TARİH, kitap
sahifeleri arasında yer alan milletlerin geçmişte yaşadığı basit hayat hikâyeleri
değildir. Tarih, zaman katmanlarının arkasında kalmış toplumsal hatıralar da
değildir. Yine tarih, günümüz insanı için fazla anlam ihtiva etmeyen bir belge,
bilgi ve yorumlar bütünü de değildir. Tarih, geçmişteki insanlardan ziyade,
günümüz insanının ilk bakışta görünmeyen temel ihtiyacını karşılamak için var
edilmiş bir kavram ve bilim dalıdır.
Günümüz insanının kendi
kimliğini kazanmasının temel dayanağı, ağır ve karışık sosyal meselelerin
çözümünde yol gösterici bir formül, bir arada yaşayabilmenin önemli bir bağı,
istikbale hazırlanmanın bir kılavuzu ve yaşamayı geliştirmenin, tekâmül
ettirmenin en önemli motivasyonudur.

************

> [Verilen Görev 1]:
Şu ifadelerin tarih üzerine metinle uyuşup uyuşmadığını belirtin; her birine evet ya da hayır deyip metindeki belirleyici sözleri aynen alıntılayın: (a) Tarih, kitap sayfalarında yer alan, milletlerin geçmişte yaşadığı basit hayat hikâyeleridir. (b) Tarih hem bir kavram hem de bir bilim dalıdır. (c) Tarih, istikbale hazırlanmanın bir kılavuzudur.
> [Verilen Görev 2]:
Tarih üzerine metni kaldığı yerden sürdürün.

> [Kayıtlı Veriler]:
************

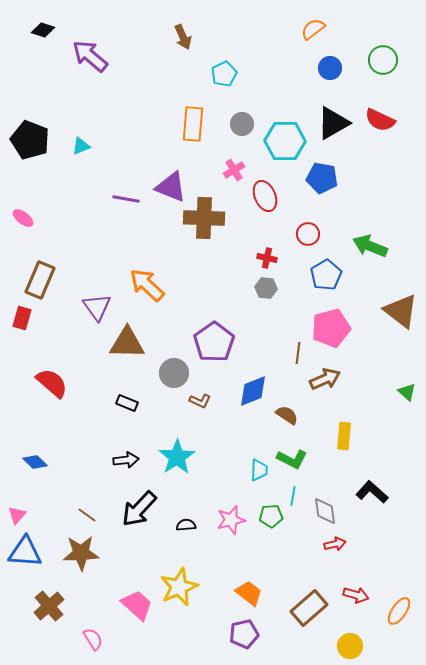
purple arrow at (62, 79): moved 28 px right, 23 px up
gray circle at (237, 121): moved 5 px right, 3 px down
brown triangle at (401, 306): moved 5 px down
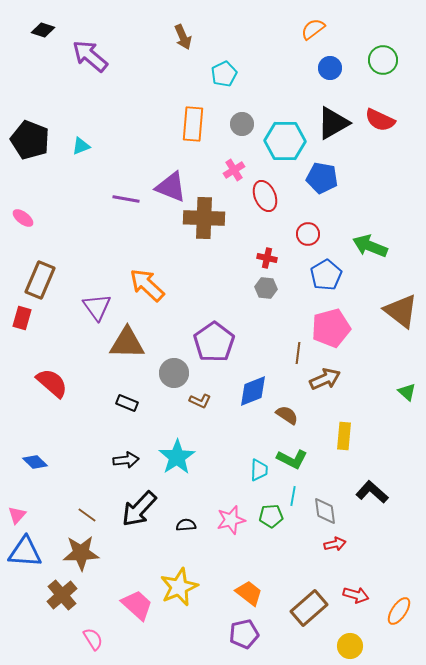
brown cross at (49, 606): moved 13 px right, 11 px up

************

> [Nihai Sonuç 1]:
(a) Hayır: "milletlerin geçmişte yaşadığı basit hayat hikâyeleri değildir"
(b) Evet: "bir kavram ve bilim dalıdır"
(c) Evet: "istikbale hazırlanmanın bir kılavuzu"

> [Nihai Sonuç 2]:
Dünya tarihinde Türkiye
Tarih, bir milletin
geçmişe uzanan içtimaî bünyesinin başlangıç kısmıdır. İnsan topluluklarının
cemiyete, cemiyetlerin millete dönüşmesinde tarihin olmazsa olmaz bir işlevi
vardır. Fransız düşünür Ernest Renan, “millet” kavramını “Aynı tarihe sahip
olan ve beraber yaşama arzusu gösteren insan topluluğudur” şeklinde tarif
etmiştir. Günümüzdeki “millet” tanımında en çok benimsenen tarif budur.
Milletlerin yanı sıra devletlerin doğuşunda ve varlığını sürdürmesinde tarihin,
inkârı mümkün olmayan bir yeri vardır. Günümüzde büyük millet ve devletlerin arka
planlarında köklü bir tarihin varlığı daima düşünülmelidir. Dünya tarihinde
2300 yıl yer almış Türk milletinin de geniş bir zaman ve mekâna yayılan tarihî
varlığı, dünya bilim literatürünün de kabul ettiği büyük bir gerçektir.
Türklerin, başrol oyuncusu oldukları tarih sahnesinde, çok sayıda tarihî olay
ve olgunun kahramanı olduklarını söylemek de gerçeğin ifadelerinden biridir.
Örnek olarak, Türklerin
sahibi oldukları temel “olgu”lardan birisi Anadolu’nun “Türkiye” olmasıdır.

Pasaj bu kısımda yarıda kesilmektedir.